The multiple integral in the last line is intractable. Thus, we must use $K$ successive applications of Gauss-Hermite quadrature in order to approximate it. Let $\omega_{i_k}$ and $\nu_{i_k}$ (for $i = 1, \dots, m$) denote the weights and nodes from the Hermite polynomial of order $m$ using in the $k$-th approximation.
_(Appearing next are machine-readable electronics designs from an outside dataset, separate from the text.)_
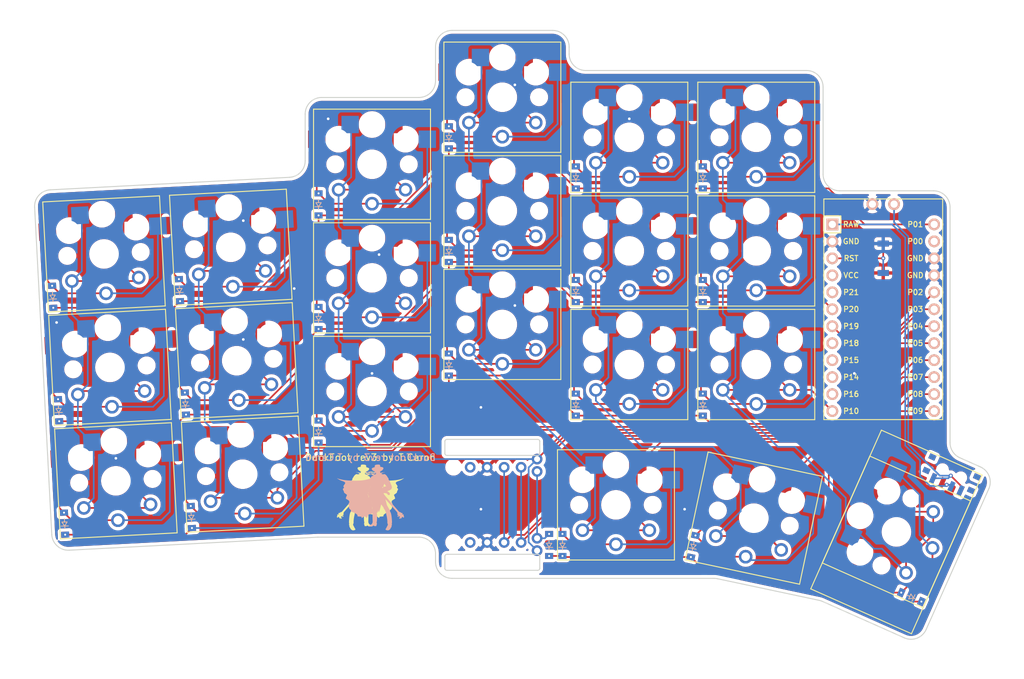
<source format=kicad_pcb>
(kicad_pcb (version 20211014) (generator pcbnew)

  (general
    (thickness 1.6)
  )

  (paper "A3")
  (title_block
    (title "KEYBOARD_NAME_HERE")
    (rev "VERSION_HERE")
    (company "YOUR_NAME_HERE")
  )

  (layers
    (0 "F.Cu" signal)
    (31 "B.Cu" signal)
    (32 "B.Adhes" user "B.Adhesive")
    (33 "F.Adhes" user "F.Adhesive")
    (34 "B.Paste" user)
    (35 "F.Paste" user)
    (36 "B.SilkS" user "B.Silkscreen")
    (37 "F.SilkS" user "F.Silkscreen")
    (38 "B.Mask" user)
    (39 "F.Mask" user)
    (40 "Dwgs.User" user "User.Drawings")
    (41 "Cmts.User" user "User.Comments")
    (42 "Eco1.User" user "User.Eco1")
    (43 "Eco2.User" user "User.Eco2")
    (44 "Edge.Cuts" user)
    (45 "Margin" user)
    (46 "B.CrtYd" user "B.Courtyard")
    (47 "F.CrtYd" user "F.Courtyard")
    (48 "B.Fab" user)
    (49 "F.Fab" user)
  )

  (setup
    (pad_to_mask_clearance 0.05)
    (pcbplotparams
      (layerselection 0x00010fc_ffffffff)
      (disableapertmacros false)
      (usegerberextensions false)
      (usegerberattributes true)
      (usegerberadvancedattributes true)
      (creategerberjobfile true)
      (svguseinch false)
      (svgprecision 6)
      (excludeedgelayer true)
      (plotframeref false)
      (viasonmask false)
      (mode 1)
      (useauxorigin false)
      (hpglpennumber 1)
      (hpglpenspeed 20)
      (hpglpendiameter 15.000000)
      (dxfpolygonmode true)
      (dxfimperialunits true)
      (dxfusepcbnewfont true)
      (psnegative false)
      (psa4output false)
      (plotreference true)
      (plotvalue true)
      (plotinvisibletext false)
      (sketchpadsonfab false)
      (subtractmaskfromsilk false)
      (outputformat 1)
      (mirror false)
      (drillshape 1)
      (scaleselection 1)
      (outputdirectory "")
    )
  )

  (net 0 "")
  (net 1 "P2")
  (net 2 "extra_bottom")
  (net 3 "P19")
  (net 4 "extra_home")
  (net 5 "P20")
  (net 6 "extra_top")
  (net 7 "P1")
  (net 8 "P3")
  (net 9 "pinky_bottom")
  (net 10 "pinky_home")
  (net 11 "pinky_top")
  (net 12 "P4")
  (net 13 "ring_bottom")
  (net 14 "ring_home")
  (net 15 "ring_top")
  (net 16 "P7")
  (net 17 "middle_bottom")
  (net 18 "middle_home")
  (net 19 "middle_top")
  (net 20 "P8")
  (net 21 "index_bottom")
  (net 22 "index_home")
  (net 23 "index_top")
  (net 24 "P10")
  (net 25 "far_bottom")
  (net 26 "far_home")
  (net 27 "far_top")
  (net 28 "near_thumb")
  (net 29 "P9")
  (net 30 "home_thumb")
  (net 31 "far_thumb")
  (net 32 "RAW")
  (net 33 "GND")
  (net 34 "RST")
  (net 35 "VCC")
  (net 36 "P21")
  (net 37 "P18")
  (net 38 "P15")
  (net 39 "P14")
  (net 40 "P16")
  (net 41 "P0")
  (net 42 "P5")
  (net 43 "P6")
  (net 44 "pos")
  (net 45 "enc_diode")

  (footprint "lib:bat" (layer "F.Cu") (at 265.945 111.83 -90))

  (footprint "PG1350" (layer "F.Cu") (at 208.945 112.83))

  (footprint "PG1350" (layer "F.Cu") (at 227.945 101.83))

  (footprint "PG1350" (layer "F.Cu") (at 246.945 101.83 180))

  (footprint "ComboDiode" (layer "F.Cu") (at 181.443433 145.864385 90))

  (footprint "ComboDiode" (layer "F.Cu") (at 238.945 141.83 90))

  (footprint "PG1350" (layer "F.Cu") (at 227.945 118.83))

  (footprint "ComboDiode" (layer "F.Cu") (at 162.411654 158.650795 93))

  (footprint "ComboDiode" (layer "F.Cu") (at 200.945 101.83 90))

  (footprint "PG1350" (layer "F.Cu") (at 170.086674 152.24033 -177))

  (footprint "Button_Switch_SMD:SW_SPST_B3U-1000P" (layer "F.Cu") (at 265.945 119.93 90))

  (footprint "PG1350" (layer "F.Cu") (at 189.443433 105.864385))

  (footprint "ComboDiode" (layer "F.Cu") (at 215.945 162.83 90))

  (footprint "RollerEncoder_Panasonic_EVQWGD001" (layer "F.Cu") (at 207.945 156.83 -90))

  (footprint "ProMicro" (layer "F.Cu") (at 265.945 128.83 -90))

  (footprint "ComboDiode" (layer "F.Cu") (at 181.443433 128.864385 90))

  (footprint "PG1350" (layer "F.Cu") (at 246.945 101.83))

  (footprint "PG1350" (layer "F.Cu") (at 225.945 156.83))

  (footprint "PG1350" (layer "F.Cu") (at 246.945 135.83 180))

  (footprint "PG1350" (layer "F.Cu") (at 149.33329 119.281309 3))

  (footprint "PG1350" (layer "F.Cu") (at 208.945 112.83 180))

  (footprint "PG1350" (layer "F.Cu") (at 246.945 118.83 180))

  (footprint "PG1350" (layer "F.Cu") (at 227.945 135.83))

  (footprint "ComboDiode" (layer "F.Cu") (at 270.149311 170.631742 156))

  (footprint "ComboDiode" (layer "F.Cu") (at 238.945 107.83 90))

  (footprint "PG1350" (layer "F.Cu") (at 246.945 118.83))

  (footprint "PG1350" (layer "F.Cu") (at 227.945 135.83 180))

  (footprint "PG1350" (layer "F.Cu") (at 267.921931 160.882959 66))

  (footprint "ComboDiode" (layer "F.Cu") (at 219.945 124.83 90))

  (footprint "PG1350" (layer "F.Cu") (at 189.443433 139.864385 180))

  (footprint "PG1350" (layer "F.Cu") (at 225.945 156.83 180))

  (footprint "PG1350" (layer "F.Cu") (at 168.307252 118.286926 3))

  (footprint "PG1350" (layer "F.Cu") (at 150.223002 136.258011 -177))

  (footprint "PG1350" (layer "F.Cu") (at 150.223002 136.258011 3))

  (footprint "VIA-0.6mm" (layer "F.Cu") (at 265.945 119.93))

  (footprint "PG1350" (layer "F.Cu") (at 169.196963 135.263628 3))

  (footprint "ComboDiode" (layer "F.Cu") (at 219.945 107.83 90))

  (footprint "PG1350" (layer "F.Cu") (at 168.307252 118.286926 -177))

  (footprint "PG1350" (layer "F.Cu") (at 227.945 118.83 180))

  (footprint "Downloads:logo_zorro" (layer "F.Cu") (at 189.212713 155.734713))

  (footprint "ComboDiode" (layer "F.Cu") (at 160.632231 124.69739 93))

  (footprint "ComboDiode" (layer "F.Cu") (at 238.945 124.83 90))

  (footprint "ComboDiode" (layer "F.Cu") (at 181.443433 111.864385 90))

  (footprint "ComboDiode" (layer "F.Cu") (at 217.945 162.83 90))

  (footprint "PG1350" (layer "F.Cu") (at 208.945 95.83))

  (footprint "VIA-0.6mm" (layer "F.Cu") (at 276.050216 152.460905 66))

  (footprint "PG1350" (layer "F.Cu") (at 227.945 101.83 180))

  (footprint "ComboDiode" (layer "F.Cu") (at 143.437692 159.645178 93))

  (footprint "ComboDiode" (layer "F.Cu") (at 200.945 118.83 90))

  (footprint "PG1350" (layer "F.Cu") (at 151.112713 153.234713 3))

  (footprint "ComboDiode" (layer "F.Cu") (at 200.945 135.83 90))

  (footprint "ComboDiode" (layer "F.Cu") (at 219.945 141.83 90))

  (footprint "ComboDiode" (layer "F.Cu")
    (tedit 5B24D78E) (tstamp c0515cd2-cdaa-467e-8354-0f6eadfa35c9)
    (at 141.65827 125.691774 93)
    (attr through_hole)
    (fp_text reference "D3" (at 0 0) (layer "F.SilkS") hide
      (effects (font (size 1.27 1.27) (thickness 0.15)))
      (tstamp 97fe9c60-586f-4895-8504-4d3729f5f81a)
    )
    (fp_text value "" (at 0 0) (layer "F.SilkS") hide
      (effects (font (size 1.27 1.27) (thickness 0.15)))
      (tstamp 922058ca-d09a-45fd-8394-05f3e2c1e03a)
    )
    (fp_line (start -0.75 0) (end -0.35 0) (layer "B.SilkS") (width 0.1) (tstamp 08a7c925-7fae-4530-b0c9-120e185cb318))
    (fp_line (start 0.25 -0.4) (end 0.25 0.4) (layer "B.SilkS") (width 0.1) (tstamp 2d6db888-4e40-41c8-b701-07170fc894bc))
    (fp_line (start -0.35 0) (end -0.35 0.55) (layer "B.SilkS") (width 0.1) (tstamp 5528bcad-2950-4673-90eb-c37e6952c475))
    (fp_line (start 0.25 0.4) (end -0.35 0) (layer "B.SilkS") (width 0.1) (tstamp 66043bca-a260-4915-9fce-8a51d324c687))
    (fp_line (start -0.35 0) (end 0.25 -0.4) (layer "B.SilkS") (width 0.1) (tstamp 7bbf981c-a063-4e30-8911-e4228e1c0743))
    (fp_line (start -0.35 0) (end -0.35 -0.55) (layer "B.SilkS") (width 0.1) (tstamp 7edc9030-db7b-43ac-a1b3-b87eeacb4c2d))
    (fp_line (
... [2402442 chars truncated]
</source>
We then have:

\[\begin{aligned} \mathbb{E}_{\boldsymbol{\beta} \sim \phi\left(\cdot; \hat{\boldsymbol{\beta}}^{(t+1)}, \hat{\boldsymbol{\Sigma}}^{(t)}\right)} \left[ \log\left( p(\mathbf{y}; \boldsymbol{\theta} \rvert \boldsymbol{\beta}) \right) \right] &= \pi^{-\frac{K}{2}}\idotsint \log(p(\mathbf{y}; \boldsymbol{\theta} \rvert \boldsymbol{\beta}^*)) \prod_{k = 1}^K \exp\left( - x_k^2 \right) d x_1 \dots d x_K \\ &= \pi^{-\frac{K}{2}} \idotsint \left[ \int \left[ \int \log(p(\mathbf{y}; \boldsymbol{\theta} \rvert \boldsymbol{\beta}^*)) \exp\left( - x_1^2 \right) d x_1 \right] \exp\left(-x_2^2\right) d x_2 \right] \dots \exp\left(-x_K^2\right) d x_K \\ &\approx \pi^{-\frac{K}{2}} \idotsint \left[ \int \sum_{i_1 = 1}^m \omega_{i_1} \log(p(\mathbf{y}; \boldsymbol{\theta} \rvert (\nu_{i, 1}, \beta_2, \dots, \beta_K))) \exp(-x_2^2) dx_2 \right] \dots \exp(-x_K^2) dx_K \\ &\approx \pi^{-\frac{K}{2}} \idotsint \sum_{i_2 = 1}^m \omega_{i_2} \left( \sum_{i_1 = 1}^m \omega_{i_1} \log(p(\mathbf{y}; \boldsymbol{\theta} \rvert (\nu_{i_1}, \nu_{i_2}, \dots, \beta_K))) \right) \dots \exp(-x_K^2) dx_K \\ &\approx \pi^{-\frac{K}{2}}\sum_{i_K = 1}^m \omega_{i_K} \left(\dots \left( \sum_{i_2 = 1}^m \omega_{i_2} \left( \sum_{i_1 = 1}^m \omega_{i_1} \log(p(\mathbf{y}; \boldsymbol{\theta} \rvert (\nu_{i_1}, \nu_{i_2}, \dots, \nu_{i_K}))) \right) \right) \right) \\ &= \pi^{-\frac{K}{2}} \sum_{i_K = 1}^m \dots \sum_{i_1 = 1}^m \left( \prod_{k = 1}^K \omega_{i_k}\right) \log(p(\mathbf{y}; \boldsymbol{\theta} \rvert (\nu_{i_1}, \nu_{i_2}, \dots, \nu_{i_K}))) \end{aligned}\]

Unfortunately, quadrature results in having to compute $m^K$ sets of points because we have to apply it $K$ times. This is leading to memory issues on my computer <3 so I am going to just try sampling instead.